Something fundamental has shifted in how people seek guidance, and it’s happening in two places at once: your office and your living room. The same technology that’s quietly replacing managers as workplace advisors is now shaping how children think, learn, and solve problems. If you’re a leader — whether you manage a team or raise kids — you’re facing an invisible competitor that never sleeps, never judges, and always has an answer ready.
The workplace rebellion you didn’t notice happening: A mid-2025 survey by Resume Now on the “AI boss effect” revealed that among 968 US employees across various industries, 97% admitted that they’ve turned to ChatGPT for advice instead of asking their manager. For 63%, this isn’t occasional — it’s routine. This isn’t a story about technology adoption, writes Digital Information World (DIW), it’s a story about a collapse in trust.
The reason? Some 57% of the surveyed employees fear retaliation for asking sensitive questions, 38% don’t want to appear incompetent, and a whopping 70% say that ChatGPT understands their work challenges better than their human boss does. The appeal is brutally simple: AI offers privacy without politics, answers without judgement, and guidance without the risk of appearing weak. There’s no visible hierarchy when you’re trying into a chat window at 11pm, no performance review implications, and no uncomfortable eye contact.
The integration runs deeper than occasional advice-seeking. According to the survey, 93% of workers have used ChatGPT to prepare for conversations with their boss — essentially rehearsing human interaction with a machine first. Perhaps more striking: 49% say that ChatGPT has provided more emotional support than their manager during work-related stress. A majority feel comfortable discussing workplace stress or mental health impacts with an AI assistant — the technology isn’t just replacing task guidance, it’s filling the emotional vacuum left by distant or unavailable leadership. AI isn’t winning by being better, it’s winning by being present when you’re not.
The same pattern is playing out at home: While managers lose ground as advisors at work, parents face a parallel challenge — children are developing the same dependency, but at a more vulnerable developmental stage. A 2024 survey by the Pew Research Center found that 26% of US teens aged 13-17 have used ChatGPT for schoolwork — double the rate from the previous year. But the concern isn’t just that kids are using AI, it’s what they’re outsourcing: the hard cognitive work that builds critical thinking skills.
The cognitive cost of convenience: A preliminary study from MIT’s Media Lab examined what happens in the brain when people use AI to write essays. Fifty-four participants were divided into three groups: one used an AI chatbot, another used a search engine, and a third relied only on their own knowledge. The results were stark: brain connectivity “systematically scaled down with the amount of external support.” The brain-only group showed the strongest, widest-ranging neural networks, the search engine group showed intermediate engagement, and the LLM-assisted group produced the weakest overall neural coupling.
Lead researcher Nataliya Kosmyna describes the phenomenon as “cognitive debt” — deferring mental effort in the short term in ways that may erode creativity and critical thinking over time. “The convenience of having this tool today will have a cost at a later date,” she warns.
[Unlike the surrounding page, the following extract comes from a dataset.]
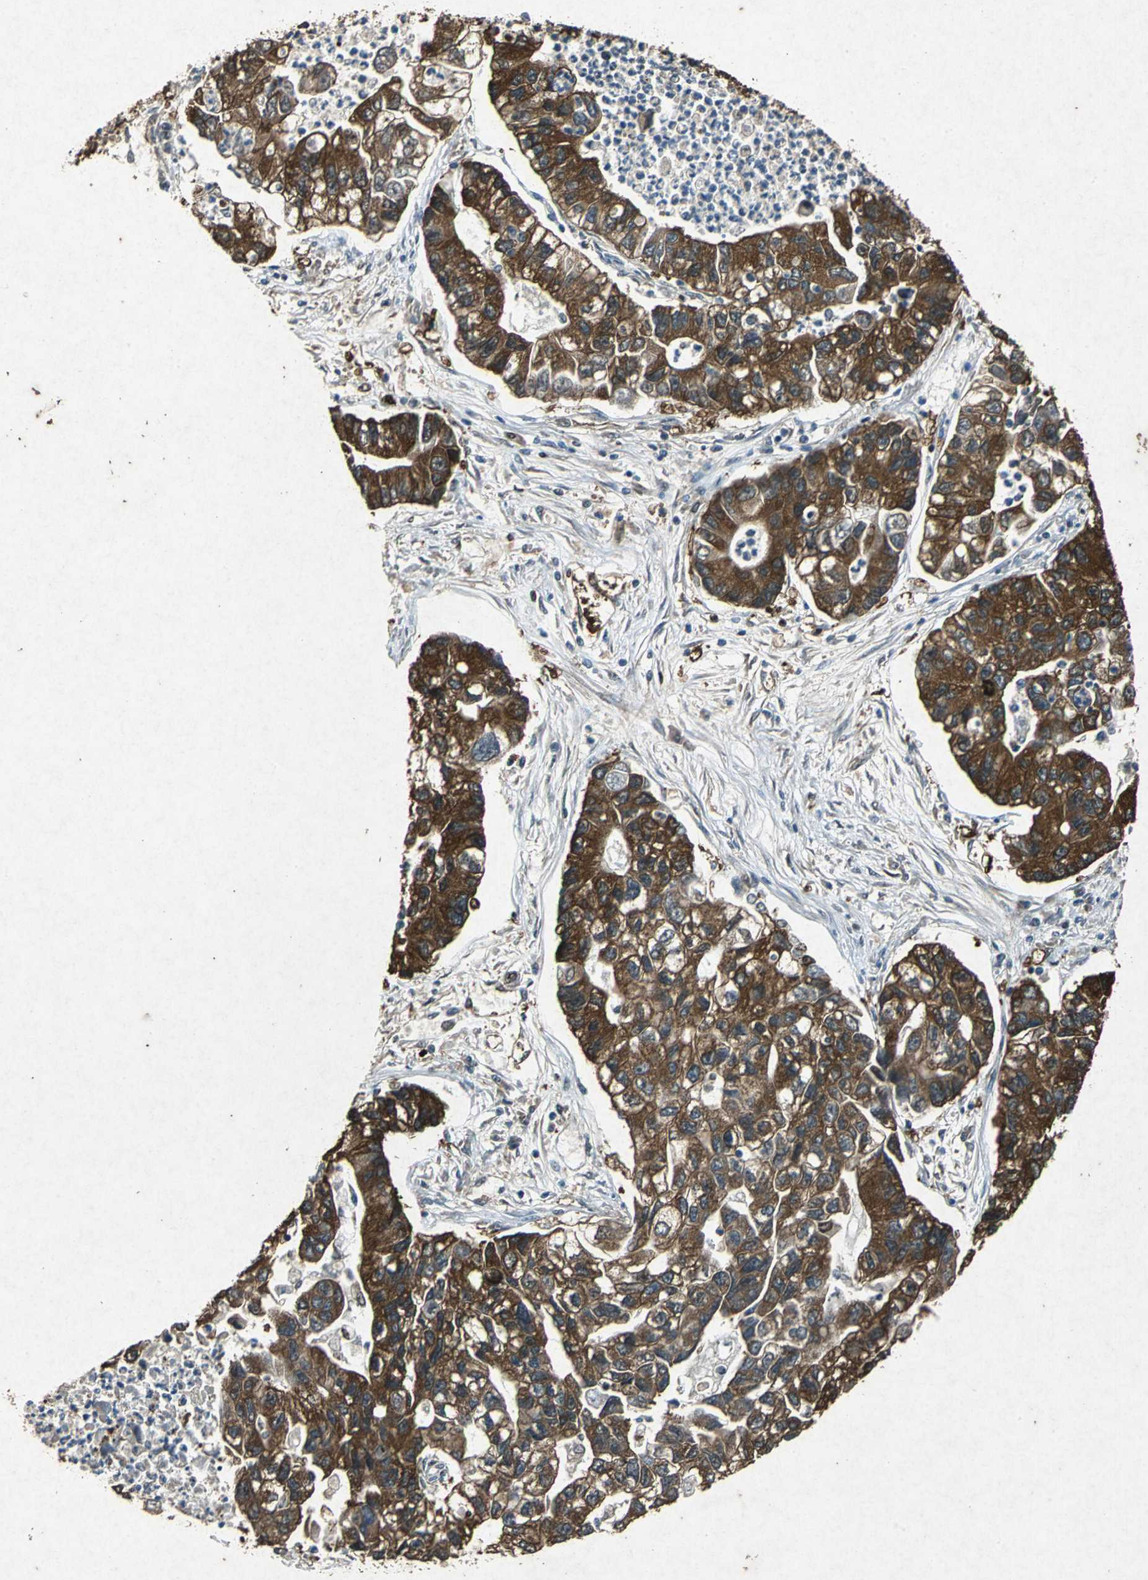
{"staining": {"intensity": "strong", "quantity": ">75%", "location": "cytoplasmic/membranous"}, "tissue": "lung cancer", "cell_type": "Tumor cells", "image_type": "cancer", "snomed": [{"axis": "morphology", "description": "Adenocarcinoma, NOS"}, {"axis": "topography", "description": "Lung"}], "caption": "Strong cytoplasmic/membranous expression is appreciated in approximately >75% of tumor cells in adenocarcinoma (lung). The protein is shown in brown color, while the nuclei are stained blue.", "gene": "HSP90AB1", "patient": {"sex": "female", "age": 51}}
For children still developing these cognitive capabilities, the stakes are even higher. “For younger children, I would imagine that it is very important to limit the use of generative AI, because they just really need more [chances] to think critically and independently,” Pilyoung Kim, a child psychology professor, told CNBC. Children also have a heightened tendency to anthropomorphize — to perceive machines as human-like. “Simple praise [from these machines that talk just like a human] can really change their behavior,” says Kim.
Without foundational skills in place first, children can’t reliably catch AI hallucinations or inaccuracies. They lack the context to know when ChatGPT is confidently wrong, and they’re forming thinking patterns during the precise developmental window when critical reasoning abilities take shape. The long-term implications remain unknown. “Its something very important to keep in mind that we do need to understand what happens to the brains of those who are using these tools very young.” says Kosmyna, “We see cases of AI psychosis. We see cases of [AI-prompted suicide]. We see some deep depressions… it’s very concerning and sad, and ultimately dangerous.”
For workplace leaders, the message is clear: Employees aren’t using ChatGPT because they dislike their managers, they use it because it feels easier, faster, and safer. The pattern reveals what’s missing: reassurance, consistency, availability, and psychological safety. Managers who adapt by becoming more accessible, more empathetic, and more transparent can rebuild trust that prevents workers from seeking understanding from machines. The most effective approach isn’t competition between humans and technology, but collaboration, writes DIW — letting AI handle “structure and clarity, human leadership can focus on what it does best… building trust and supporting people through the parts of work that technology cannot feel.”
For parents, the guidance is similar but more protective. Experts emphasize that children need to develop foundational skills before relying on AI tools. Kim’s advice for parents is straightforward: maintain open communication with your kids and monitor the AI tools they use, including what they type into chatbots. Teaching not just AI literacy but overall computer literacy and “tech hygiene” becomes essential.